FTSE slips as commodity stocks surrender gains

Reuters

Published Dec 15, 2014 16:11

FTSE slips as commodity stocks surrender gains

By Atul Prakash

LONDON (Reuters) - The FTSE 100 fell in afternoon trading on Monday, surrendering early gains, as energy shares turned negative and miners slipped on persistent concerns about global demand for commodities such as copper and iron ore.

The UK mining index (FTNMX1770) fell 2.3 percent to a 5-1/2-year low, while the oil and gas index (FTNMX0530) slipped 1.5 percent to its lowest level in more than four years as prices of copper CMCU3 , iron ore SRBcv1 and crude oil LCOc1 gave up early gains to turn negative.

Oil majors BP (L:BP), BG Group (L:BG) and Tullow Oil (L:TLW) were down 1.5 to 2.3 percent, while blue-chip global miners Rio Tinto (L:RIO) and BHP Billiton (L:BLT) fell 2.2 percent and 3.1 percent respectively. Mid-cap Ukrainian iron ore miner Ferrexpo (L:FXPO) slumped 10 percent.

"Sentiment remains very fragile as investors continue to look at the data from china and question the speed of strength of the economy," Henk Potts, director of global research at Barclays, said, adding that China's influence on commodities puts pressure on the London market which has a very strong weighting in terms of oil and mining stocks.

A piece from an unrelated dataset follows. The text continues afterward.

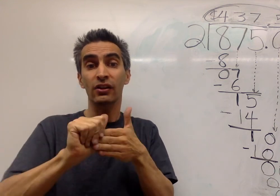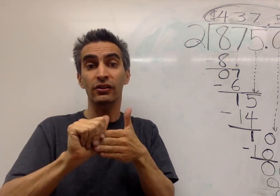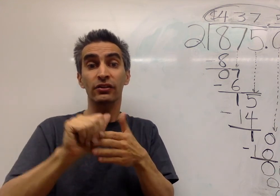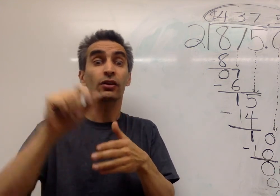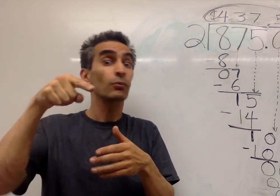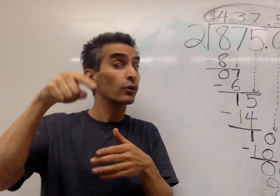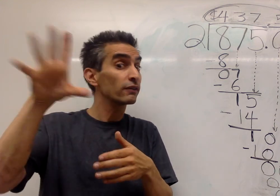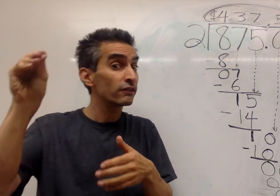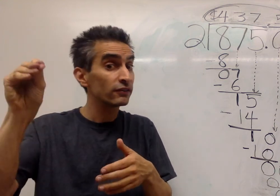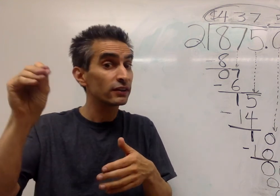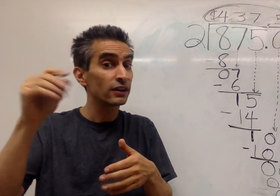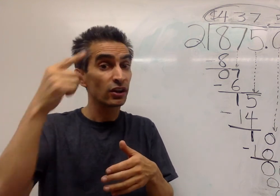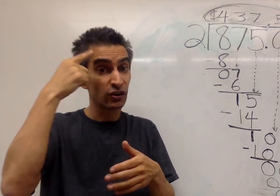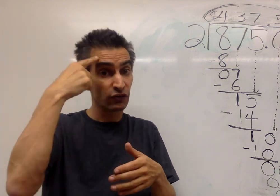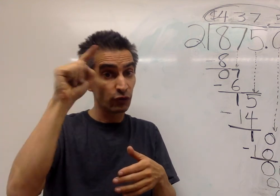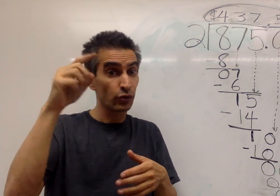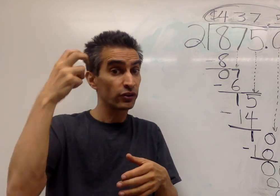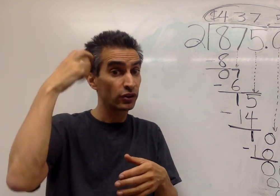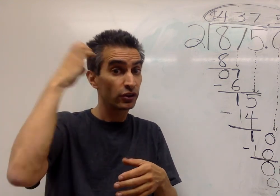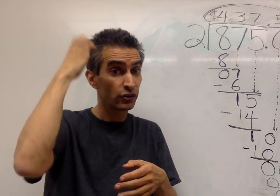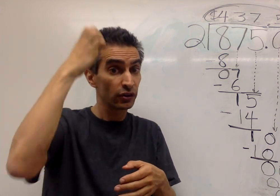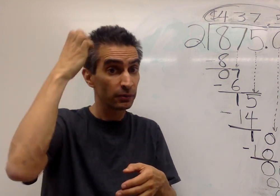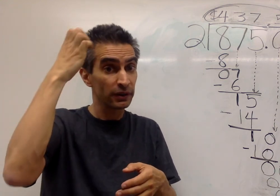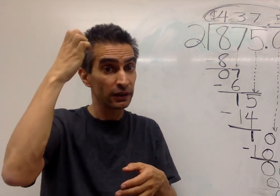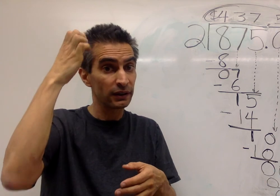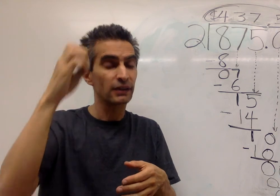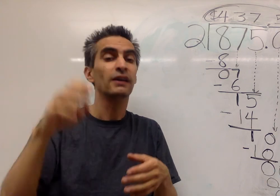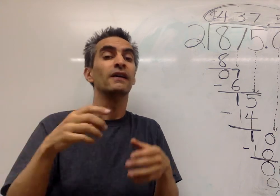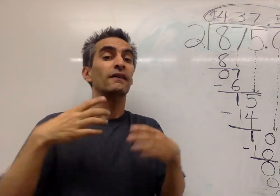.50 for your European trip.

Credit Suisse predicted and extended period of low iron ore prices at close to current levels and cut its earnings estimates for large-cap by 20-25 percent in 2015-16.

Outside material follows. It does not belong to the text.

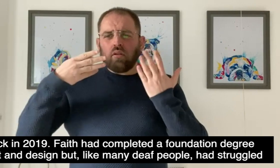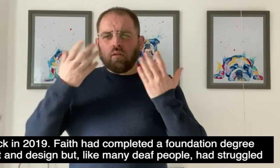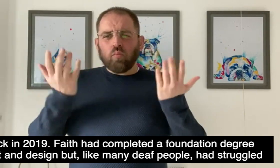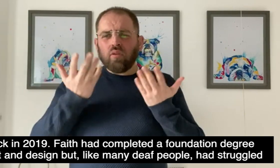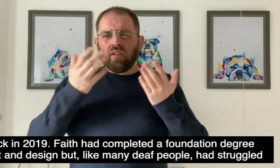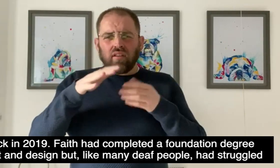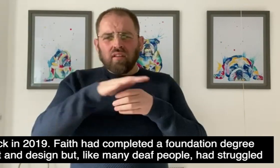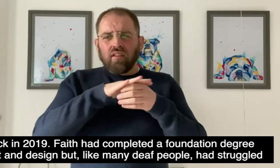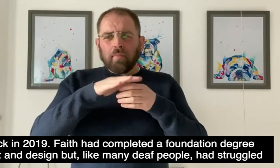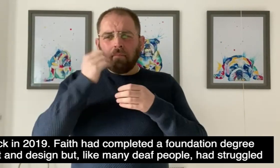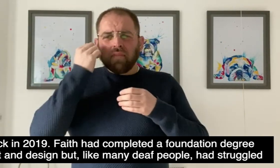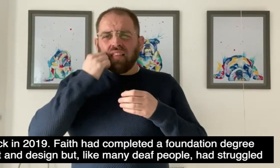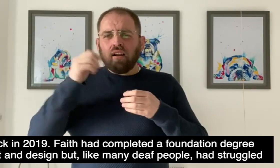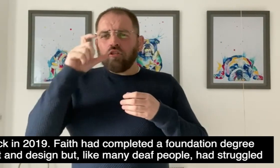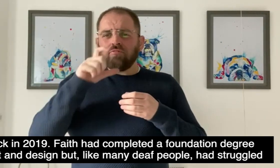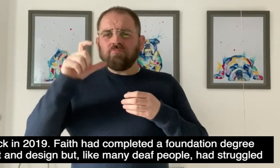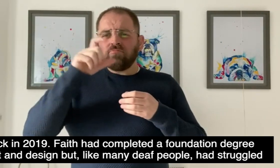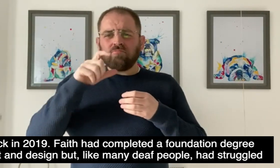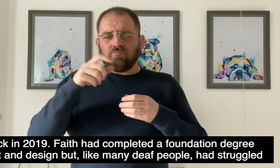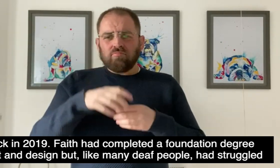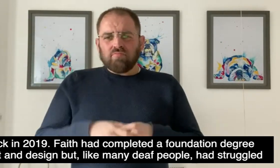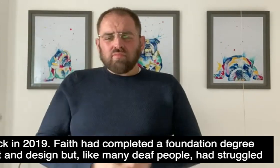black country back in 2019.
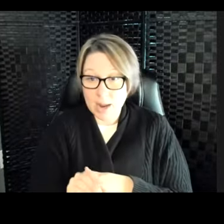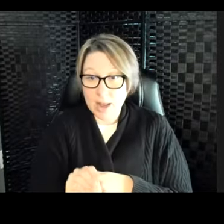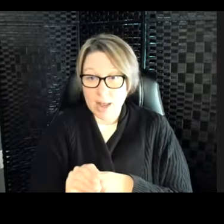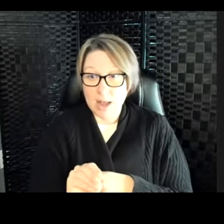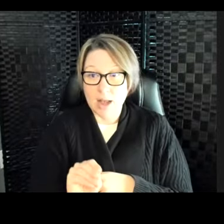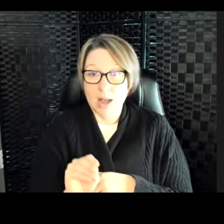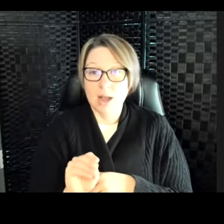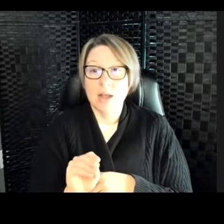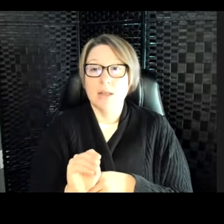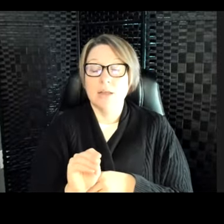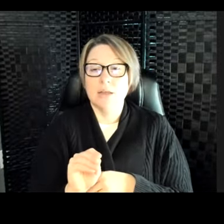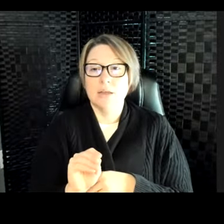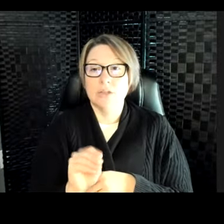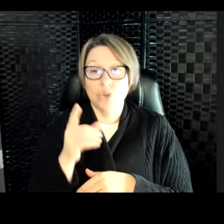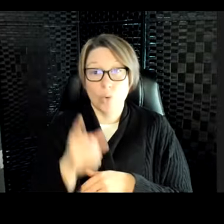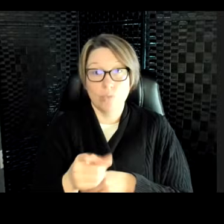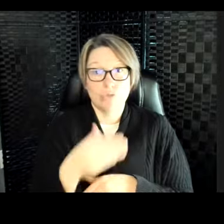giraffes like to eat.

"With China demand growth expected to remain slow the sector will remain about relative rather than absolute value and may continue to struggle against the broader market in 2015," it said in a research note.

The FTSE index was down 1.3 percent at 6,220.80 points by 3:45 p.m., after rising as much as 6,356.34 earlier in the session. It fell 6.6 percent last week only and is down nearly 6 percent this year after surging 14 percent in 2013.

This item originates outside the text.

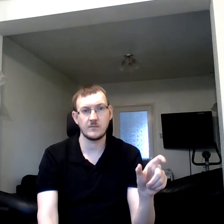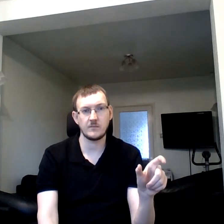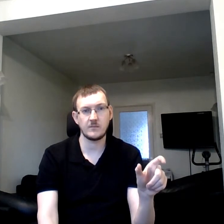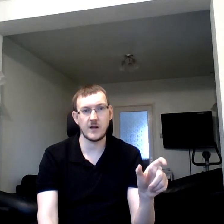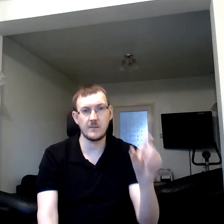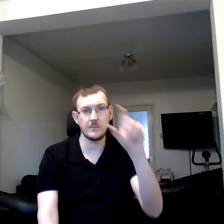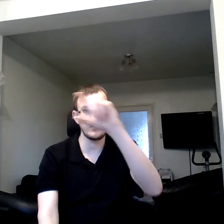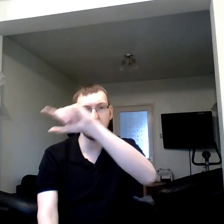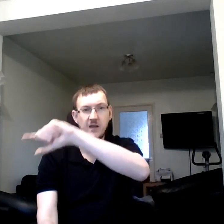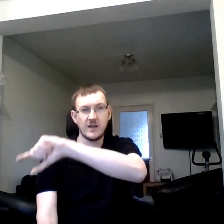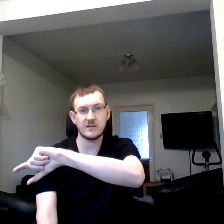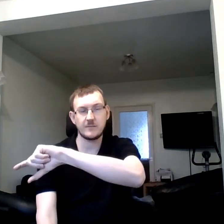And moving it.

The index has been hit by its heavy weighting in oil stocks. While lower oil prices can support other sectors, there are signs a weakening global economy could hurt demand for oil at a time of already ample supply.

"The template is still in place: oversupply and dwindling demand mean that the pressure will still be on oil," Alastair McCaig, market analyst at IG, said.

Shares in MySale Group (L:MYSL), in which Sports Direct (L:SPD) has a 4.8 percent stake, slumped nearly 50 percent after the company issued a profit warning. Sports Direct is Britain's biggest sporting goods retailer and is majority-owned by founder and Newcastle United football club owner Mike Ashley.